Зима выдалась холодной. По утрам приходилось спускаться с крутой обледенелой горы. Я скользила, хватаясь за воздух. Падала, поднималась, растирала ушибы. Злилась на что-то или кого-то неведомого, иногда и всхлипывала. И так каждый божий день!
Положенные по закону выходные дни накапливались, и к февралю их оказалось с полсотни. Директор болел. И Людмила Дмитриевна предложила мне отгулять хотя бы неделю. Так я оказалась в Москве. Приехала в гости к дяде и тёте моего зятя Валерия. Жила семья на Каширке. Добиралась я долго, но встретили меня приветливо.
Дядя Борис во времена Никиты Хрущёва занимал значительный пост, связанный с развитием сельского хозяйства в стране. Однажды он направил в правительство письмо, в котором излагал свои мысли по поводу повсеместных посевов кукурузы. Ответом стало изгнание в края далёкие и морозные. Трёхкомнатная полногабаритная квартира в центре Москвы была отобрана. Борис с женой Катей и сыновьями Лёвой и Женей надолго оказались вдали от Москвы.
Вернулись они лет через десять. Борис к тому времени сильно сдал, постарел, полысел. Катя, учительница математики, болела и не работала. Ютились в маленькой квартирке. Незадолго до моего приезда получили стандартную квартиру в пятиэтажке. В центр города добираться было сложно: автобусы до ближайшей станции метро ходили нерегулярно.
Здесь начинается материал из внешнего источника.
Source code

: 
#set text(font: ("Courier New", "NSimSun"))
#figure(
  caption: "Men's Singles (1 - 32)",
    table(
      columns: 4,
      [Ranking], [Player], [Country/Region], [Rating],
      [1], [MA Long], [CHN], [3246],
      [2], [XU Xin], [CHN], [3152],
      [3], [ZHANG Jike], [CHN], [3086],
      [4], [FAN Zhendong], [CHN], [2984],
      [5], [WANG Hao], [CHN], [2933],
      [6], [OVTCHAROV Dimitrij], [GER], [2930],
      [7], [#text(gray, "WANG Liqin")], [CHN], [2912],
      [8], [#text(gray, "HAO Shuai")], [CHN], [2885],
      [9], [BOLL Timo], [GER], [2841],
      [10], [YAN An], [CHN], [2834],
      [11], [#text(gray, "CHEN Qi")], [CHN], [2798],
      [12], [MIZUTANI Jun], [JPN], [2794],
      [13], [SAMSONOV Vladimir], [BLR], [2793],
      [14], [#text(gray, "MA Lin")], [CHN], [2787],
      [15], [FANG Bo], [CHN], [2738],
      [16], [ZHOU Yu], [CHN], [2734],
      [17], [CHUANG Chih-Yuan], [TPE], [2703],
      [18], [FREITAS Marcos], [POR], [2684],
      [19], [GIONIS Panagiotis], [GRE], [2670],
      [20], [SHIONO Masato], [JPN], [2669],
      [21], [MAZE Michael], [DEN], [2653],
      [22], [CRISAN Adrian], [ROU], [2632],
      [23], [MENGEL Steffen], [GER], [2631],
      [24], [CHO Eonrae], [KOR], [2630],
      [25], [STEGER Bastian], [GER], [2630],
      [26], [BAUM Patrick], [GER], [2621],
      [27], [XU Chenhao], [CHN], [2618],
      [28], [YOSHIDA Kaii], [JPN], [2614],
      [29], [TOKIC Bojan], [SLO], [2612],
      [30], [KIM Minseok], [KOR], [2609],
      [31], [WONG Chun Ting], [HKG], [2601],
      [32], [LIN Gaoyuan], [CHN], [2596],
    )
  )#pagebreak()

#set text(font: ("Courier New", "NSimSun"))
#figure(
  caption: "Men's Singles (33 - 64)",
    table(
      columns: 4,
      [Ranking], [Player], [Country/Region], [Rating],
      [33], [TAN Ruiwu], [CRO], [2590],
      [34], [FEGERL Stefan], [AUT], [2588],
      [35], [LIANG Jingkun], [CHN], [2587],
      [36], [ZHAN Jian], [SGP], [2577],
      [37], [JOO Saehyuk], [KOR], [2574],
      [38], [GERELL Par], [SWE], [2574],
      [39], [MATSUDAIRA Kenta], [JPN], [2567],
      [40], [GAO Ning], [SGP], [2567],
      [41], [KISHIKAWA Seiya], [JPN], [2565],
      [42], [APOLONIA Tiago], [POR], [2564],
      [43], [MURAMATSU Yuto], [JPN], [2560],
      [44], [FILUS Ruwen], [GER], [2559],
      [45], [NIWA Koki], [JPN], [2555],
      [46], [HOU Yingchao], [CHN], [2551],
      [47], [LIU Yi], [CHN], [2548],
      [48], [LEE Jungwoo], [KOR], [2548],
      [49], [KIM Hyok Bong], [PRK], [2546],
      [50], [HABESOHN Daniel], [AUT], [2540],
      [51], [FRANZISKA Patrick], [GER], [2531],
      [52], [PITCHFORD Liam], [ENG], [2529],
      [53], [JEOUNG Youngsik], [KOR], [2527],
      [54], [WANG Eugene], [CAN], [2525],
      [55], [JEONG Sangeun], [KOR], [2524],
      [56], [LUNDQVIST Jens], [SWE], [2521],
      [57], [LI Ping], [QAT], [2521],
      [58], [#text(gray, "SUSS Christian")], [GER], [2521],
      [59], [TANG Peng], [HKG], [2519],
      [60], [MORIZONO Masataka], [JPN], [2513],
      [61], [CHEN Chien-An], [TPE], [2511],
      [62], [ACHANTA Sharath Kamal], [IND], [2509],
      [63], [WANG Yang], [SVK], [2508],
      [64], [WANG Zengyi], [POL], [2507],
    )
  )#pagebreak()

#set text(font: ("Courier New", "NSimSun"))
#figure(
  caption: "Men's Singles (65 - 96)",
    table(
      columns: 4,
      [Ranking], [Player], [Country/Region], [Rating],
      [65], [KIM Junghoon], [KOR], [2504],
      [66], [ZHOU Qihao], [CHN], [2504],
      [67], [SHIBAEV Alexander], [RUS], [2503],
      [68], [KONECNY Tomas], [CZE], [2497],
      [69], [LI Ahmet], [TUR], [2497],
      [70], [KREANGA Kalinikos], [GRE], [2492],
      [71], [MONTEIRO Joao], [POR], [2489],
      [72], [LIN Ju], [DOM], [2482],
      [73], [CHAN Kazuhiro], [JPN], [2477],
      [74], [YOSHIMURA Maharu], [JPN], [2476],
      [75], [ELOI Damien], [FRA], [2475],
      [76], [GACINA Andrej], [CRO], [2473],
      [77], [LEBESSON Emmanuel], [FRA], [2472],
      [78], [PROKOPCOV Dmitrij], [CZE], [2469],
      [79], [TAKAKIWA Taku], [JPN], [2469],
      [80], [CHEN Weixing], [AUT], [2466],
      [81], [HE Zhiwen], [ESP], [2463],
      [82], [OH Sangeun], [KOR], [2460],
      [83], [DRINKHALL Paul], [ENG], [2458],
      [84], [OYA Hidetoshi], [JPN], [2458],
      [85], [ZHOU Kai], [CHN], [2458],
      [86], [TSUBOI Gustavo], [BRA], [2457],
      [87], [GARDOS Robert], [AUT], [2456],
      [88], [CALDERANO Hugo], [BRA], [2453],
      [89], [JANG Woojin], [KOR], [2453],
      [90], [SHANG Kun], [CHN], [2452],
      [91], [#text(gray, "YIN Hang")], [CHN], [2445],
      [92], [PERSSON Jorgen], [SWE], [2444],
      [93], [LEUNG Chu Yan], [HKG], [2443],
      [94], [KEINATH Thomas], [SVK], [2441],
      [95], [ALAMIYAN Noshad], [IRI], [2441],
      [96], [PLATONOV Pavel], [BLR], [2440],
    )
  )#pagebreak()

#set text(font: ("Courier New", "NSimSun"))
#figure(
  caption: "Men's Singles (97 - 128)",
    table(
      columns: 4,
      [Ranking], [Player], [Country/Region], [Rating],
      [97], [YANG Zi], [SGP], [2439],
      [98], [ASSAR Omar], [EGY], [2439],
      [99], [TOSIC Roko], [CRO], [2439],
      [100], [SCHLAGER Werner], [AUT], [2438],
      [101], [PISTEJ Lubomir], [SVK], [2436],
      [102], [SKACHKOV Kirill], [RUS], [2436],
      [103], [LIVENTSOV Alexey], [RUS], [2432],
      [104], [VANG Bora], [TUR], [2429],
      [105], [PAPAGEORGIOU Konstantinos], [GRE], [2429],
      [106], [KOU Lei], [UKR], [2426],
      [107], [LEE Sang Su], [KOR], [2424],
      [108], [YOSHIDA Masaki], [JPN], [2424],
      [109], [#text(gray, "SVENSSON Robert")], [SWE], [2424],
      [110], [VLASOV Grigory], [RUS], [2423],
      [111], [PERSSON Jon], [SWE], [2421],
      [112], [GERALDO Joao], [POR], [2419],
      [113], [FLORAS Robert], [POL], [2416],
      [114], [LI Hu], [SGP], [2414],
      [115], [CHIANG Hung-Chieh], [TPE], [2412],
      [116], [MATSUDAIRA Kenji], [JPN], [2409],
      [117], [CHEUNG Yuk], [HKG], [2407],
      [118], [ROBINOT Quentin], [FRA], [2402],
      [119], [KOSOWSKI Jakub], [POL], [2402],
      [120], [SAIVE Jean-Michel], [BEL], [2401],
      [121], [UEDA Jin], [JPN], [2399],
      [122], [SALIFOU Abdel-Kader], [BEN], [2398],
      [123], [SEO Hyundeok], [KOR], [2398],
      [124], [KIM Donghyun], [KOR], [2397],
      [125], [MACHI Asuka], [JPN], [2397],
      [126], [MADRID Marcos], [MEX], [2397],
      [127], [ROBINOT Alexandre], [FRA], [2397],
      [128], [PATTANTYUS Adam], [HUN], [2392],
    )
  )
Я не увидела единой семьи: ребята – сами по себе, муж и жена почти не разговаривали. Для меня такие отношения были внове: у нас всегда кипела жизнь, и у всех всё было общим: вещи, разговоры, интересы.
Мне отдали одну комнату, а я смущалась: стеснила людей. Мой приезд обрадовал тётю Катю. Она нуждалась в общении: ни муж, ни дети не обращали на неё внимания. За чаем она рассказывала о своей сложной жизни. Я мыла посуду, помогала наводить порядок в кухне. Вместе мы ходили по магазинам. Купили путёвку, и три часа проездили в автобусе с экскурсоводом по Москве.
Не знаю, как тёте удалось уговорить младшего из сыновей, Женю, взять меня в Дом учёных. Но он, на удивление, согласился. Туда он отправился с тремя друзьями. Мы слушали выступление замечательного скрипача. Но я чувствовала отчуждение спутников. Наверное, впервые в жизни я поняла, что такое снобизм. На мне была юбка муаровая чёрная, пошитая сестрой, голубенькая кофточка, мои длинные волосы были распущены. И я вовсе не ощущала себя убогой провинциалкой. Но, вероятно, мои случайные спутники привыкли замечать в других людях то, что желали увидеть. Что ж, меня не взволновало их безразличие.
В антракте парни отправились в буфет. Я не хотела идти, но пришлось. В кафе они заказали " Грильяж в шоколаде" - пять конфет, возможно, любимых всеми москвичами - и пять бутылок чешского пива. И от конфет, и от пива я отказалась. Ребята пили пиво из бутылок, громко смеялись, а я рассматривала публику, которая, по моему мнению, выглядела интересной и по-настоящему интеллигентной.
Женя, исполнив долг, больше со мной не общался, а Лёва при случайных встречах в коридоре мило улыбался. Ни Женино открытое безразличие, ни Лёвины пустые улыбки меня не волновали и не трогали.
В один из дней я уехала в гости к подруге Зине, где приятно провела время с теми, кто был мне дорог и кому я была небезразлична. Я сумела с юмором описать мой поход в культурное заведение Москвы. Подруга и её брат Саша вместе со мной изрядно повеселились.
В Москве в разных местах купила двадцать килограммов апельсинов подарки для своих сотрудников, везла и торт- мороженое, но пришлось выбросить - растаял.
При расставании Катя плакала, а я в мыслях находилась уже в своей семье, в институте, в магазине, где поджидал меня бесконечный поток дел.